On 06/23/2015 04:44 PM, David Gibson wrote:
On Thu, Jun 18, 2015 at 09:37:22PM +1000, Alexey Kardashevskiy wrote:
(cut-n-paste from kernel patchset)
Each Partitionable Endpoint (IOMMU group) has an address range on a PCI bus
where devices are allowed to do DMA. These ranges are called DMA windows.
By default, there is a single DMA window, 1 or 2GB big, mapped at zero
on a PCI bus.
PAPR defines a DDW RTAS API which allows pseries guests
querying the hypervisor about DDW support and capabilities (page size mask
for now). A pseries guest may request an additional (to the default)
DMA windows using this RTAS API.
The existing pseries Linux guests request an additional window as big as
the guest RAM and map the entire guest window which effectively creates
direct mapping of the guest memory to a PCI bus.
This patchset reworks PPC64 IOMMU code and adds necessary structures
to support big windows.
Once a Linux guest discovers the presence of DDW, it does:
1. query hypervisor about number of available windows and page size masks;
2. create a window with the biggest possible page size (today 4K/64K/16M);
3. map the entire guest RAM via H_PUT_TCE* hypercalls;
4. switche dma_ops to direct_dma_ops on the selected PE.
Once this is done, H_PUT_TCE is not called anymore for 64bit devices and
the guest does not waste time on DMA map/unmap operations.
Note that 32bit devices won't use DDW and will keep using the default
DMA window so KVM optimizations will be required (to be posted later).
This patchset adds DDW support for pseries. The host kernel changes are
required, posted as:
[PATCH kernel v11 00/34] powerpc/iommu/vfio: Enable Dynamic DMA windows
This patchset is based on git://github.com/dgibson/qemu.git spapr-next branch.
A couple of general queries - this touchs on the kernel part as well
as the qemu part:
* Am I correct in thinking that the point in doing the
pre-registration stuff is to allow the kernel to handle PUT_TCE
in real mode? i.e. that the advatage of doing preregistration
rather than accounting on the DMA_MAP and DMA_UNMAP itself only
appears once you have kernel KVM+VFIO acceleration?
Handling PUT_TCE includes 2 things:
1. get_user_pages_fast() and put_page()
2. update locked_vm
Both are tricky in real mode but 2) is also tricky in virtual mode as I
have to deal with multiple unrelated 32bit and 64bit windows (VFIO does not
care if they belong to one or many processes) with IOMMU page size==4K and
gup/put_page working with 64k pages (our default page size for host kernel).
But yes, without keeping real mode handlers in mind, this thing could have
been made simpler.
* Do you have test numbers to show that it's still worthwhile to have
kernel acceleration once you have a guest using DDW? With DDW in
play, even if PUT_TCE is slow, it should be called a lot less
often.
With DDW, the whole RAM mapped once at first set_dma_mask(64bit) called by
the guest, it is just a few PUT_TCE_INDIRECT calls.

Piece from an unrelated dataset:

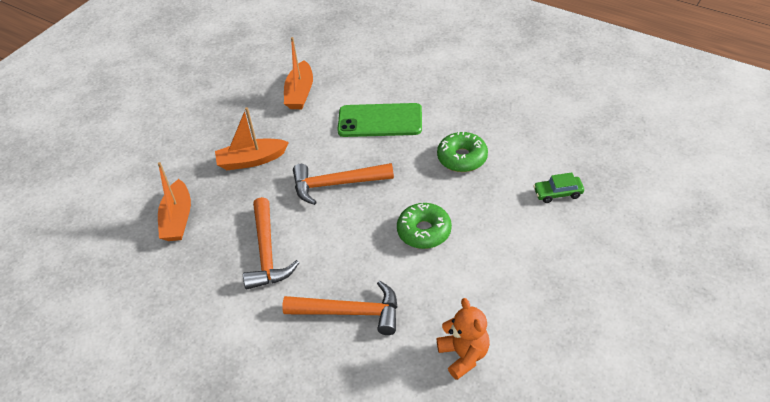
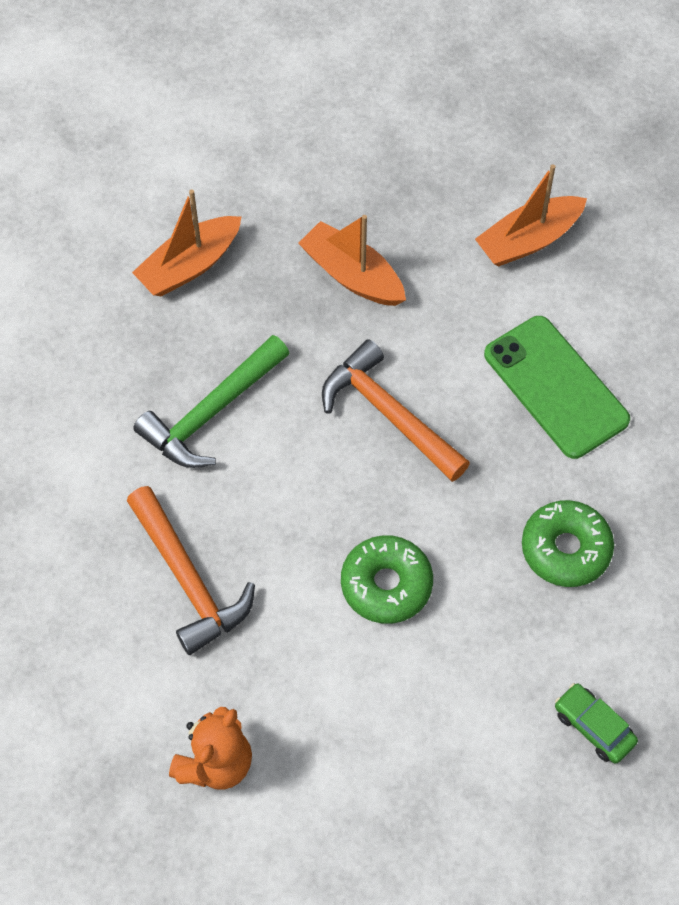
camera: 50 degrees right, 15 degrees up
orange hammer [243,197,299,290] -> green hammer [133,335,289,468]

If the guest uses DDW, real mode handlers cannot possibly beat it and I
have reports that real mode handlers are noticibly slower than direct DMA
mapping (i.e. DDW) for 40Gb devices (10Gb seems to be fine but I have not
tried a dozen of guests yet).
The reason I ask is that the preregistration handling is a pretty big
chunk of code that inserts itself into some pretty core kernel data
structures, all for one pretty specific use case. We only want to do
that if there's a strong justification for it.
Exactly. I keep asking Ben and Paul periodically if we want to keep it and
the answer is always yes :)
About "vfio: spapr: Move SPAPR-related code to a separate file" - I guess I
better off removing it for now, right?